Example. The user elects to use Tails OS as the last intermediate environment (the new imaging host environment) following a series of abstracted pre-environments. During its creation (prior to booting), an encrypted persistent storage is configured (e.g., LUKS) and used to store an offline, verified copy of Alpine Linux (32-bit) for their Raspberry Pi, along with all prefetched APK packages required for use in the final working environment. With permanent storage detached and networking completely disabled, the user proceeds to boot into Tails OS with Persistent Storage unlocked. Once booted, they use the disk utility program (Disks) to "Restore Disk Image" to an SD card using the Alpine Linux image residing in Persistent Storage. Once imaged, the use proceeds to mount its writable 80 MB boot partition to copy relevant prefetched APK packages into a subfolder for post-installation. The SD card should now have everything needed to boot a securely created environment without the need to be connected to the Internet or other extraneous storage medium or peripherals.

Stage 2. Secure Environment

At this point, the newly provisioned secure environment should be booted, free of any extraneous peripheral attachments, with networking completely disabled.

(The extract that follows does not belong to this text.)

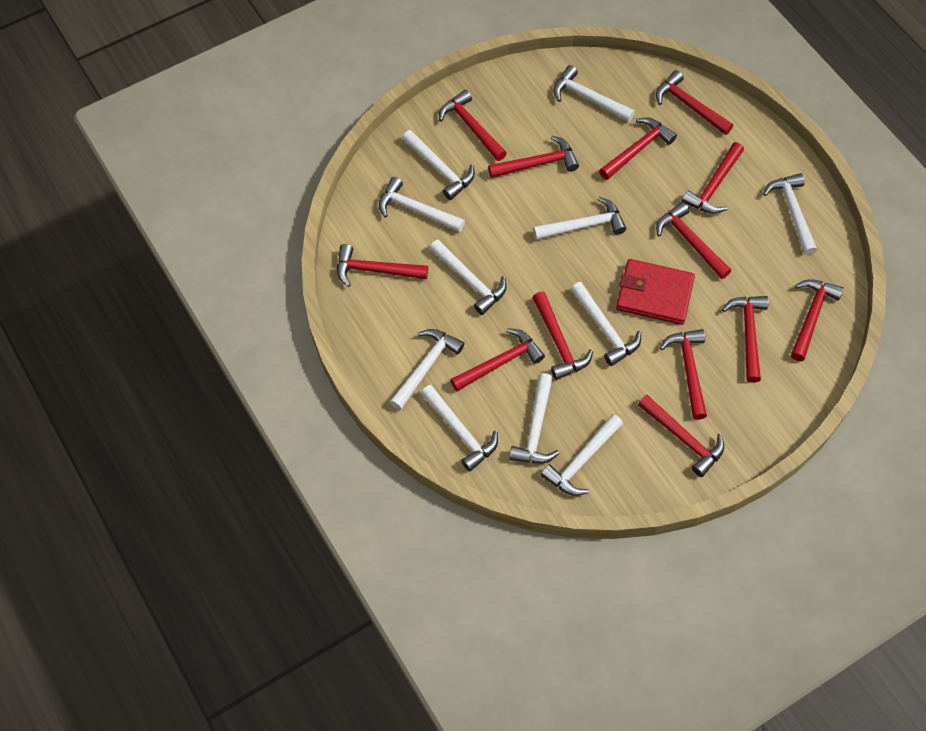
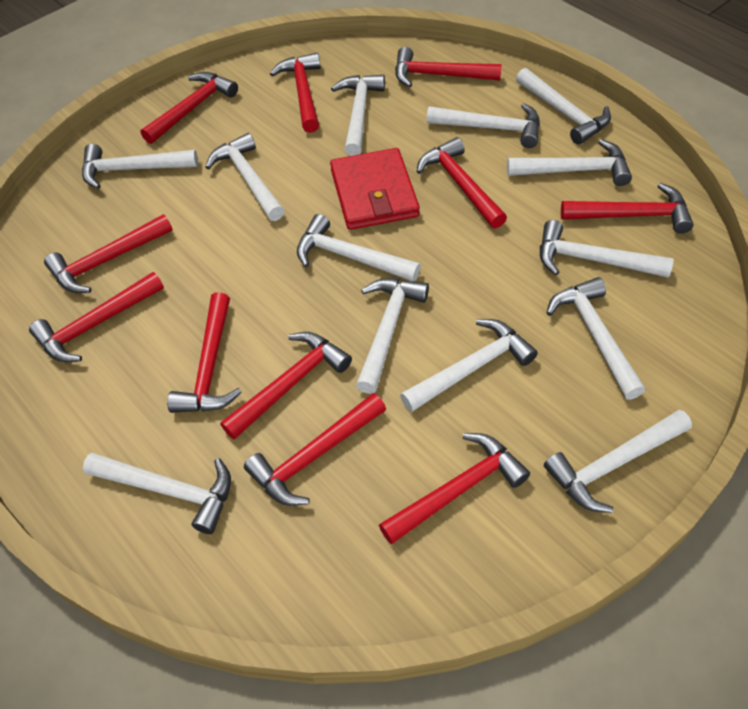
red hammer: [337,244,428,287] [439,90,507,161] [450,328,545,391] [488,136,579,178] [532,292,593,380] [599,117,677,180] [638,395,724,477] [656,70,733,135] [656,202,731,279] [660,329,707,420] [681,142,744,214] [722,296,769,383] [791,279,844,361] = 13 -> [29,272,164,362] [44,214,173,293] [140,72,238,144] [167,292,241,413] [220,332,352,440] [244,393,386,506] [270,53,321,133] [379,433,530,545] [395,47,502,87] [417,137,507,228] [561,183,694,234] = 11
white hammer: [379,177,465,232] [390,329,464,410] [402,130,475,200] [421,385,498,471] [429,240,507,315] [509,373,559,464] [533,197,626,240] [540,414,623,496] [553,65,635,122] [570,282,641,366] [763,173,817,255] = 11 -> [82,144,198,189] [83,452,231,534] [205,133,285,221] [297,214,421,282] [331,75,385,156] [356,278,429,394] [400,319,538,412] [427,103,540,148] [507,139,632,186] [516,68,611,145] [540,220,674,278] [544,409,692,513] [546,277,646,400] = 13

Post-installation packages should be readily available (e.g., written to its boot partition for the preceding in intermediate environment) and cryptographically re-verified cryptographically before continuing with offline installation.

Additional setup requirements within the secure environment may include:

  • Manually setting the system date
  • Setting the keyboard language and layout
  • Configuring the local GPG system
  • Adding entropy sources
  • Importing keys

2.1 Installing Offline Packages

After booting into the secure environment, the user proceeds to verify the SHA256 checksums of the previously GPG-verified APK packages stored in the boot partition. Once verified, the user issues the following command within the package subdirectory to install them:

$ apk --allow-untrusted --force-non-repository add *.apk

2.2 GPG Environment

The user can now begin working with GPG and smart cards in their new environment:

$ gpg --import yubikey.pub
$ gpg --card-status
$ gpg --list-secret-keys

Stage 3. Takedown

When finished performing tasks, the secure environment should either be a) promptly destroyed or b) properly secured away; to close the window on unknown threats to a dormant system (e.g., physical, technological, theoretical, unknown).